# What you need to do
Every record below needs to be set down exactly. Pictures do not belong in the copy.

========

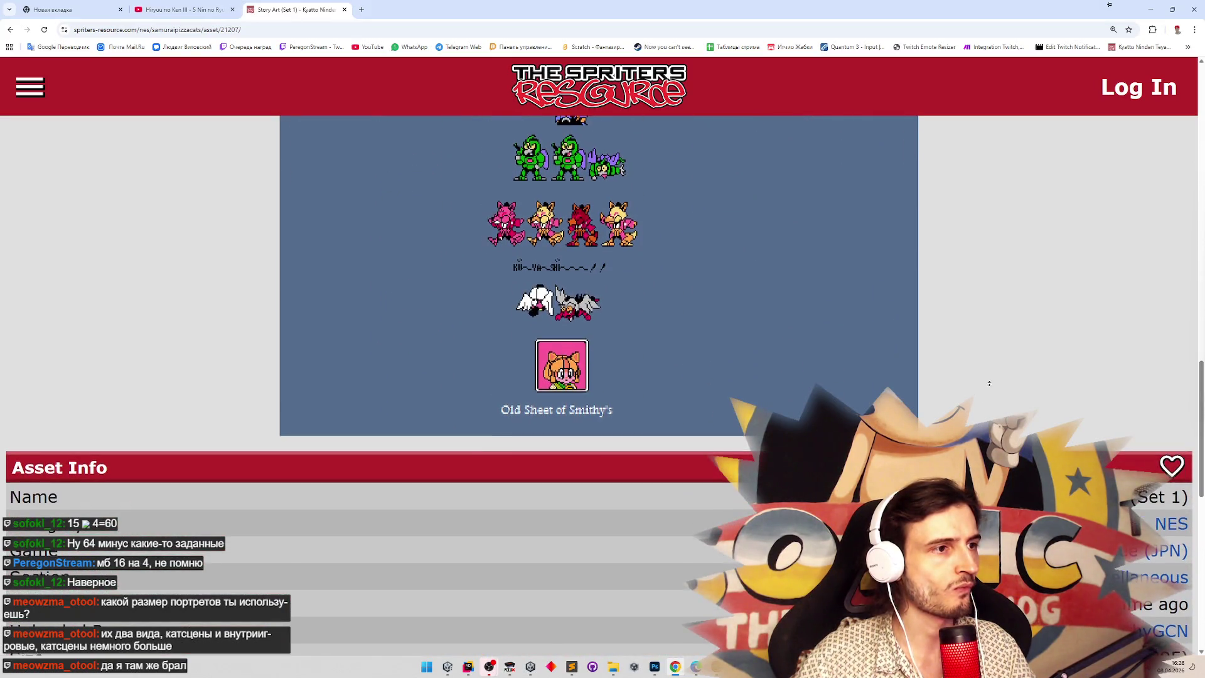
pyautogui.scroll(15, 1109, 4)
# Minimize Chrome and Photoshop to reveal the paused FCEUX game.
pyautogui.click(1154, 10)
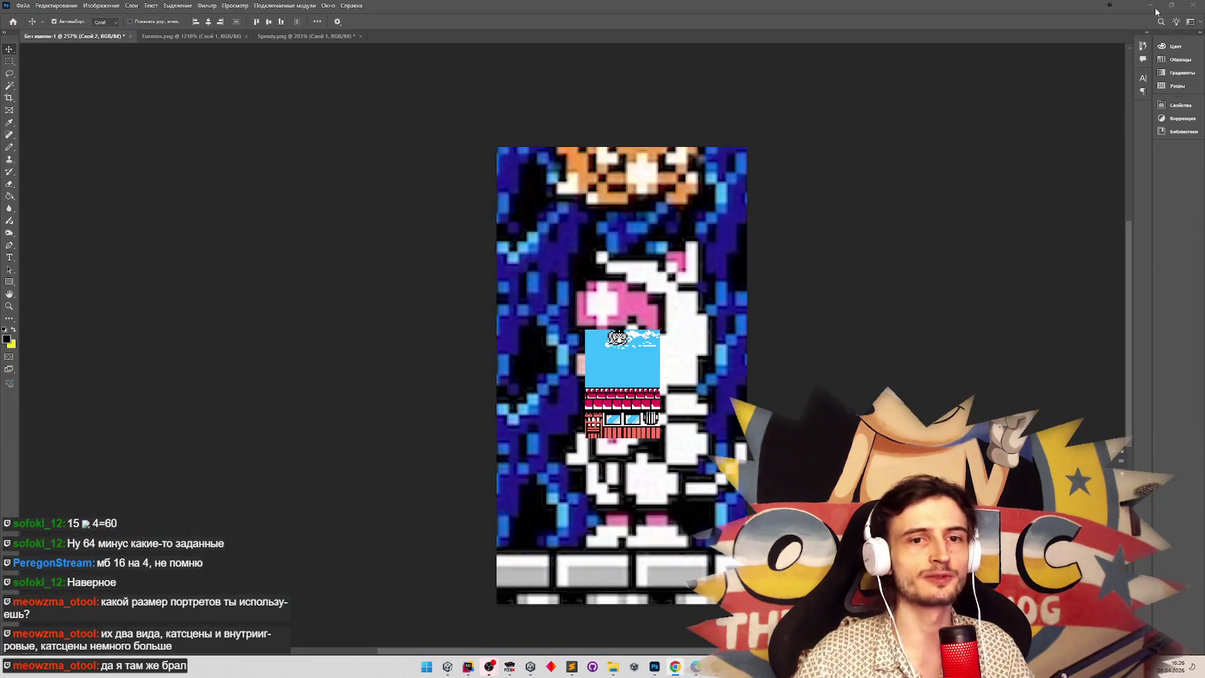
pyautogui.click(1152, 7)
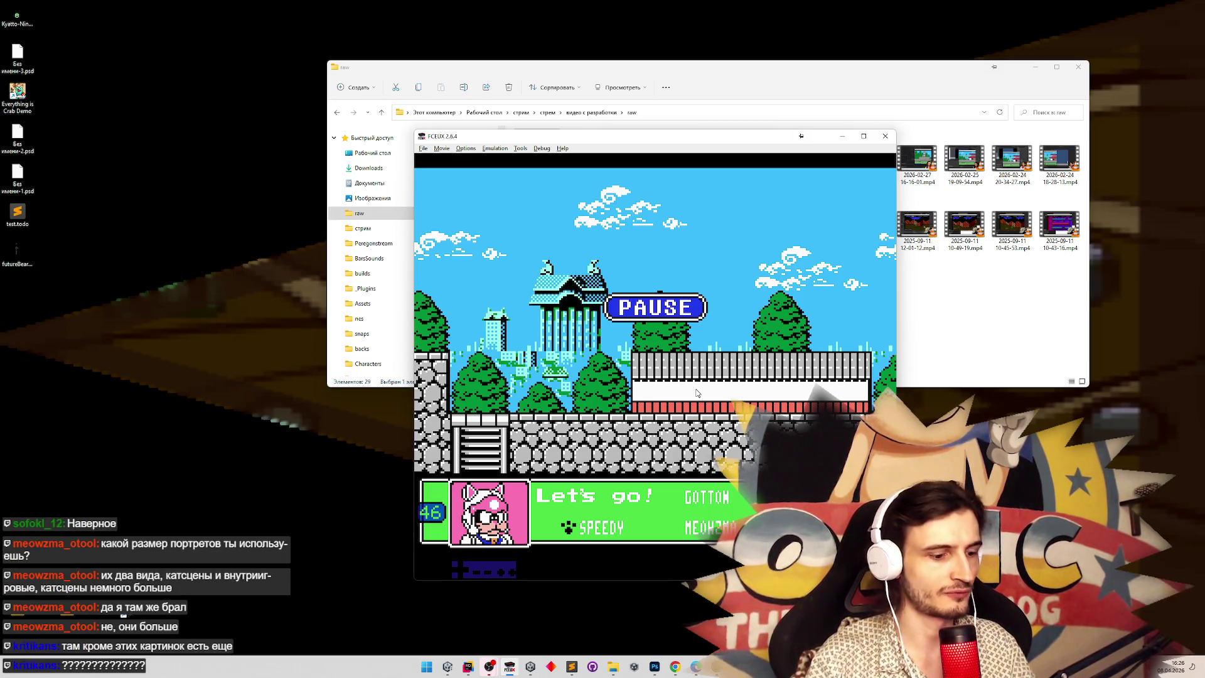
# Resume the game and run the cat-girl across walls, fences and the castle roof.
pyautogui.press('Return')
pyautogui.press('Right')
pyautogui.press('Left')
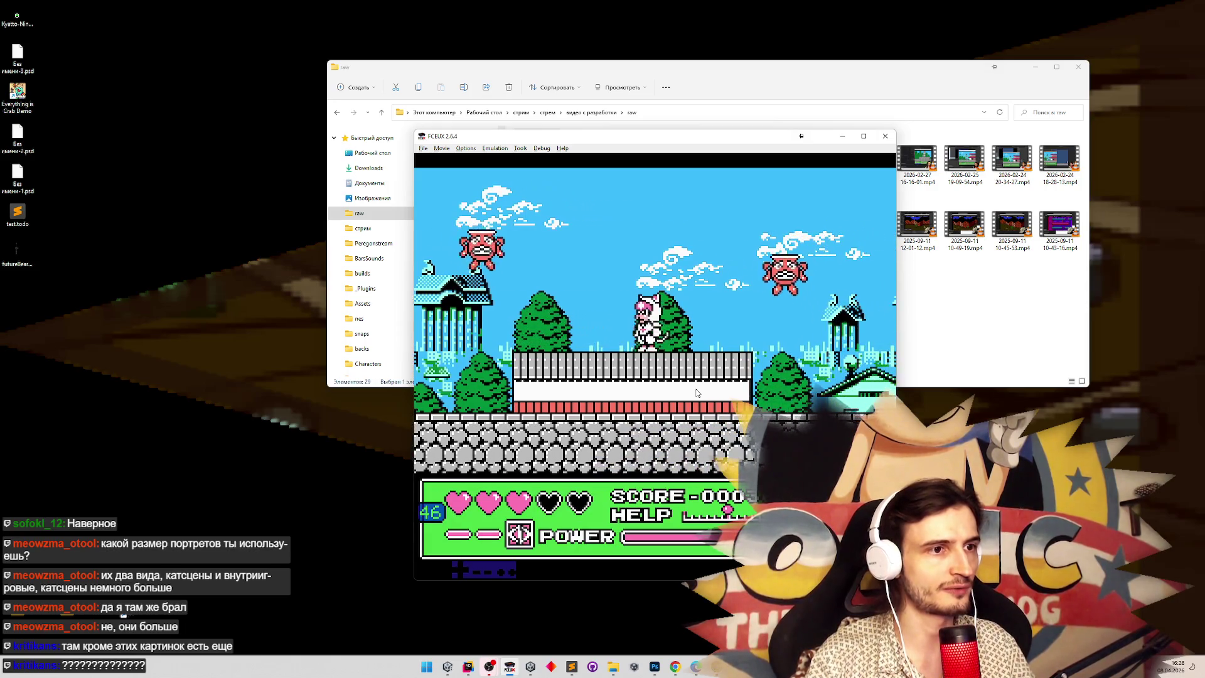
pyautogui.press('Return')
pyautogui.press('Return')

========

# Solution
pyautogui.scroll(15, 1109, 4)
# Minimize Chrome and Photoshop to reveal the paused FCEUX game.
pyautogui.click(1154, 10)
pyautogui.click(1152, 7)
# Resume the game and run the cat-girl across walls, fences and the castle roof.
pyautogui.press('Return')
pyautogui.press('Right')
pyautogui.press('Left')
pyautogui.press('Return')
pyautogui.press('Return')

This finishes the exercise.